### Instruction
Transcribe exactly the line containing "focal_35mm: 24" and every line after it, through the end of the records below.

╭─ Working data

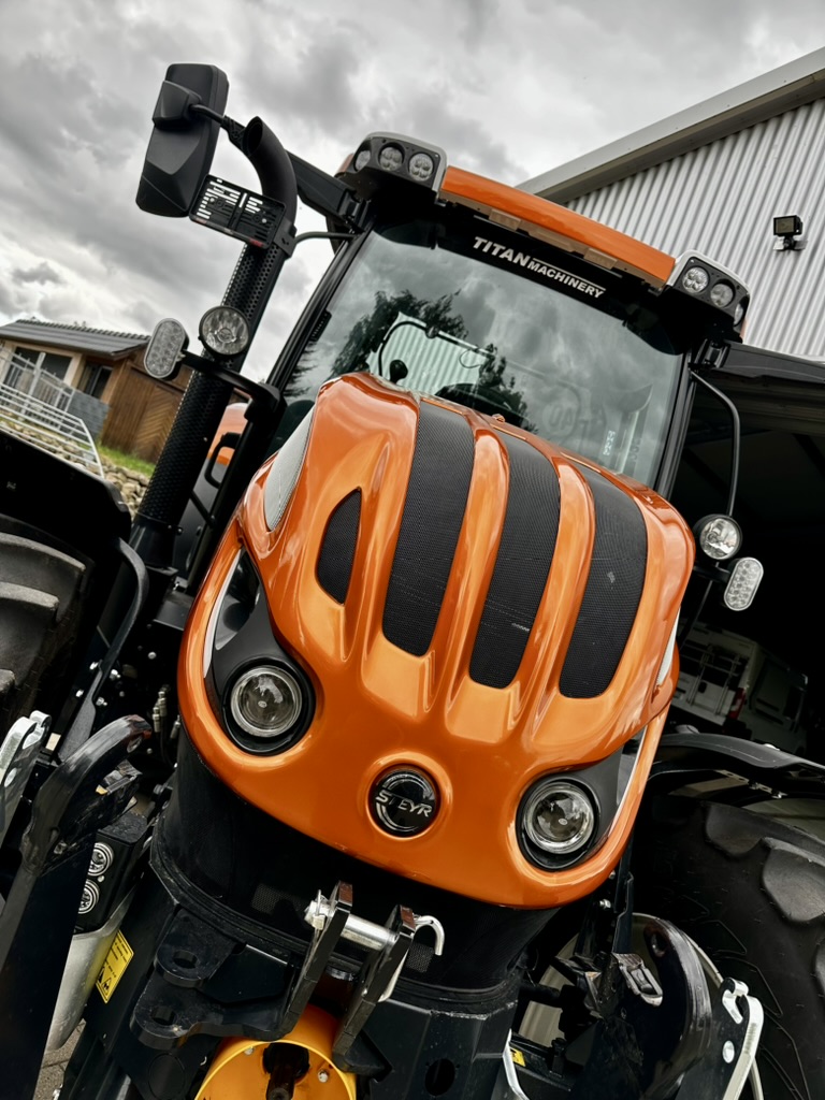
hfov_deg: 56.8
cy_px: 550
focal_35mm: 24
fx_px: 763
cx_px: 412
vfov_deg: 71.6
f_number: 1.78
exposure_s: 1/714
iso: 80
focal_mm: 6.86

╰─

### Response to the exercise
focal_35mm: 24
fx_px: 763
cx_px: 412
vfov_deg: 71.6
f_number: 1.78
exposure_s: 1/714
iso: 80
focal_mm: 6.86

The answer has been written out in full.